Michelle Garcia Winner’s Social Thinking is designed for those who struggle with social issues. It can work for those with ADHD, Autism, Social Communication Disorder and Nonverbal Learning Disability. It can also be helpful for those kids who don’t have a diagnosis, but are having a hard time fitting in.
It’s really a series of concepts you can use to work on your interactions with others - flexible thinking, expected vs. unexpected, social behavior mapping, etc. Here is a definition straight from the Social Thinking website.
“Social thinking is what we do when we interact with people: we think about them. And how we think about people affects how we behave, which in turn affects how others respond to us, which in turn affects our own emotions.” (Here is the rest of the article if you want to read more)
I like the social thinking concepts because it teaches kids to think in a social way, not just do the socially expected thing. It’s almost like cognitive behavioral therapy for social interactions.
One of the ideas from Social Thinking that I first heard about was the concept of Unthinkables. In order to make Social Thinking accessible for Elementary School age kids, Michelle Garcia Winner and her colleagues created a character named Superflex.
Superflex is a Superhero who is able to manage all sorts of different social situations in an expected way. He helps defeat The Unthinkables when they try to take over kids brains and make them behave in unexpected ways.
Your next question may be - what on earth is an Unthinkable? The Unthinkables are little cartoon characters that externalize particular problems kids may have. For example, Rock Brain is a character who makes kids get stuck on their own ideas.
What's neat about the Unthinkables is that it takes the focus off of the child, and instead you can talk about the behavior as a separate entity. “Rock Brain is making you get stuck, how can you defeat him? What strategy can you use?” I’ve worked with kids and families that said this was such a helpful tool for them to use.
What's cool is that over the years Michelle Garcia Winner has asked people all over the world to make up new Unthinkables. It's been really interesting to see the different characters that other kids have come up with. And there’s also been more Thinkables created as well, supporting Superflex in defeating all those Unthinkables.

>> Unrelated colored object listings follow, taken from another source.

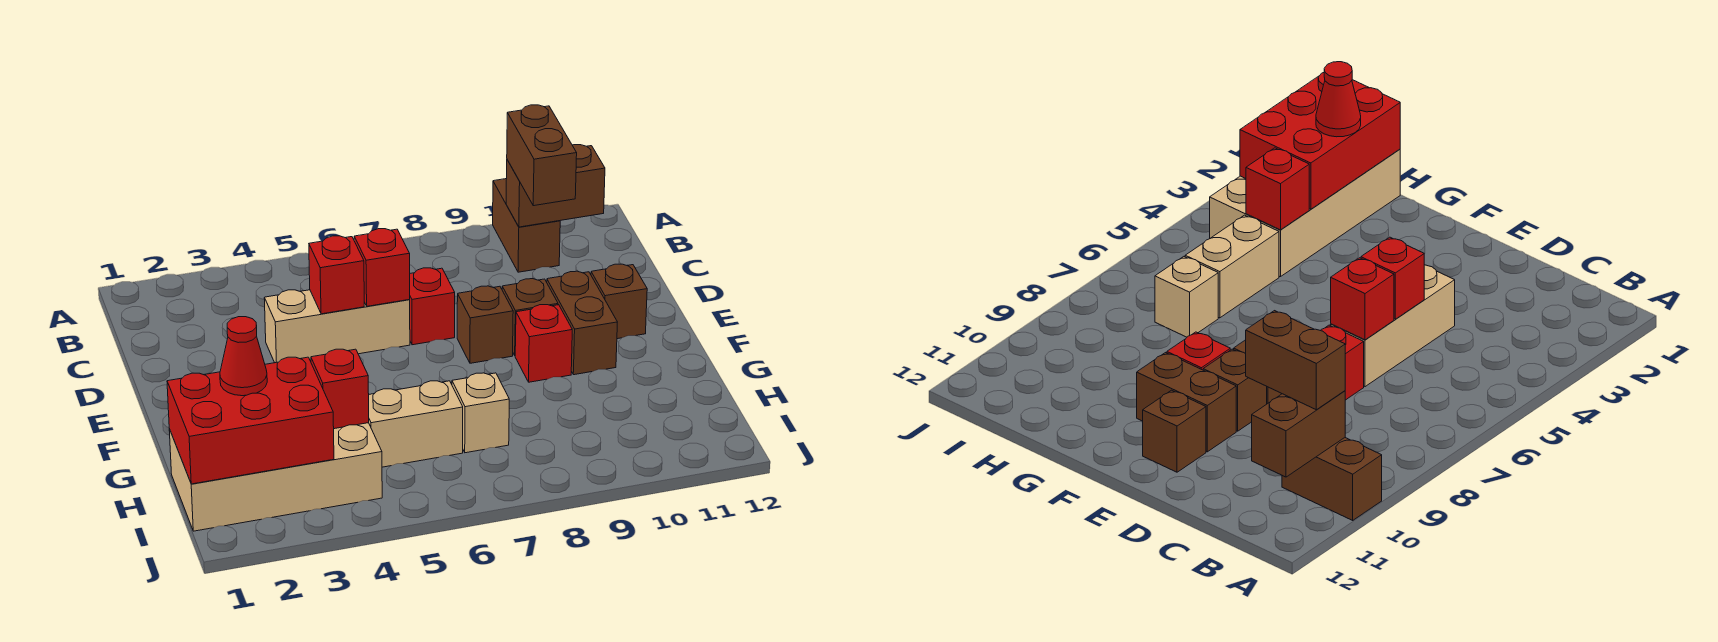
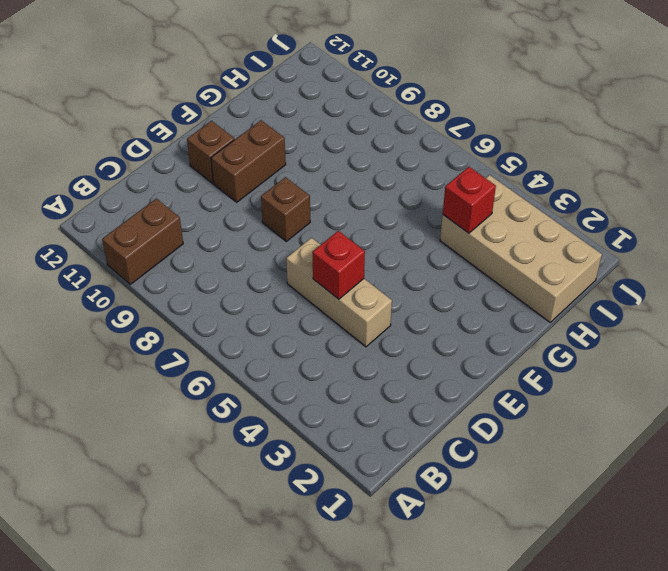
none -> red brick D7 level 1
none -> brown brick E9 level 1
none -> red brick F9 level 1

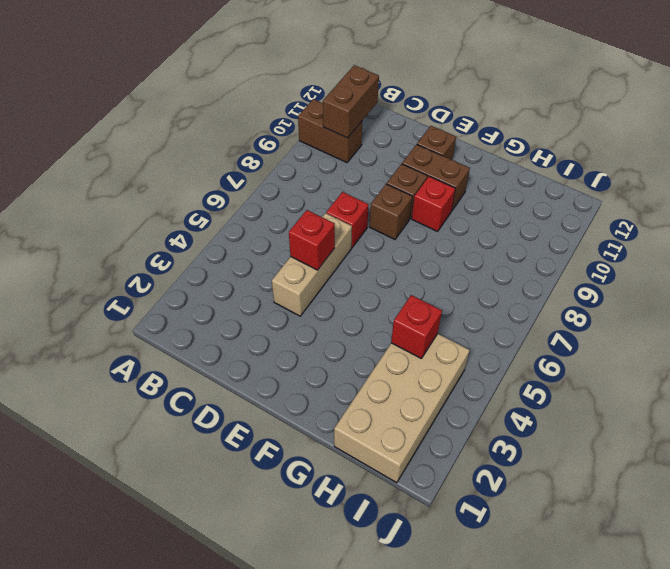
none -> tan brick H5:H6 level 1
none -> tan brick H7 level 1
none -> red brick D6 level 2

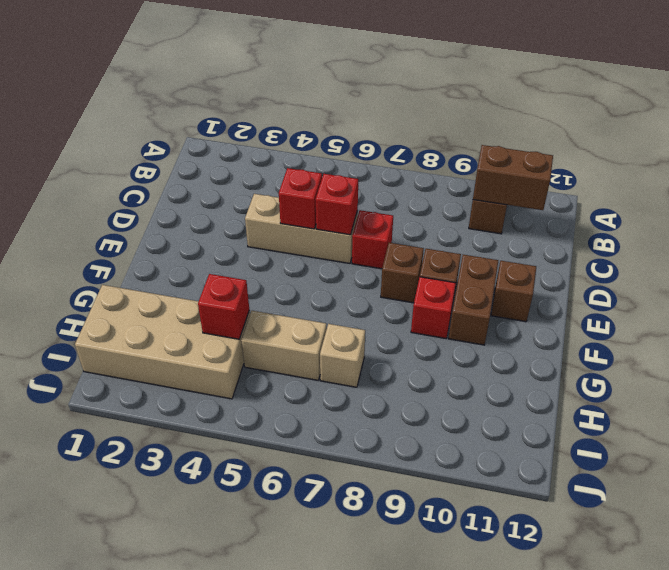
none -> red brick H1:I3 level 2
none -> brown brick B10:C10 level 3
none -> red cone H2 level 3

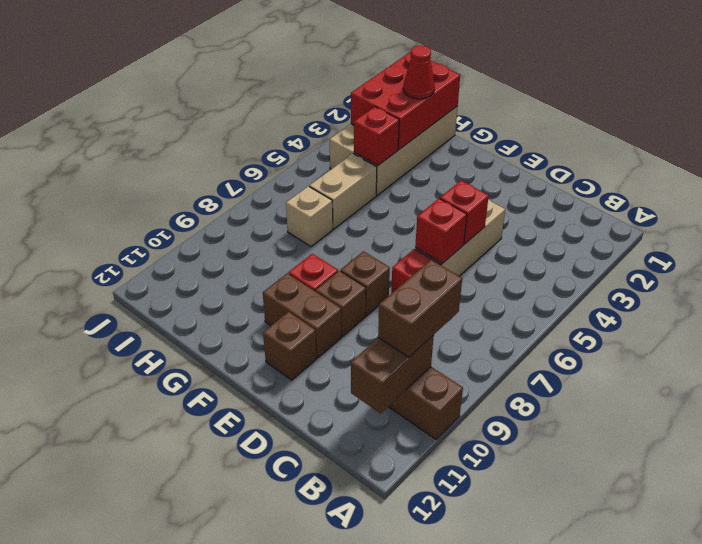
brown brick B9:B10 level 3 -> brown brick B10:C10 level 3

Here are a few simple ways you can talk about Rock Brain at home with your child.
ACTIVITIES FOR ROCK BRAIN
Compare and constrast objects
Even a simple activity comparing hard objects, like rocks to playdoh or flexible brains (kind of like stress balls) can be a helpful visual and tactile learning experience for kids.
Rock Brain think sheet
This is a simple sheet I made to help kids learn about which Unthinkable takes over their brain, how it looks when that happens and what you can do to defeat the Unthinkable. its almost like creating a coping skills list. At the end, kids have several pages in their book with all their particular Unthinkables, and ways to defeat them.
Books to read
Superflex takes on Rock Brain and the Team of Unthinkables - I think this was the first in the series of Superflex books. Out of all of the Superflex books, I like it the best. I feel like some of the later books have too many words on the pages and kids have said it’s too much.
Don’t let the pigeon drive the bus! - My family loves Mo Willems books and this is currently my son’s favorite. Pigeon is a perfect example of getting stuck on an idea.
Videos to watch
Adults acting out Rock Brain then showing the expected way to act - I like showing these to kids. They think it’s hilarious to watch adults behave in unexpected ways!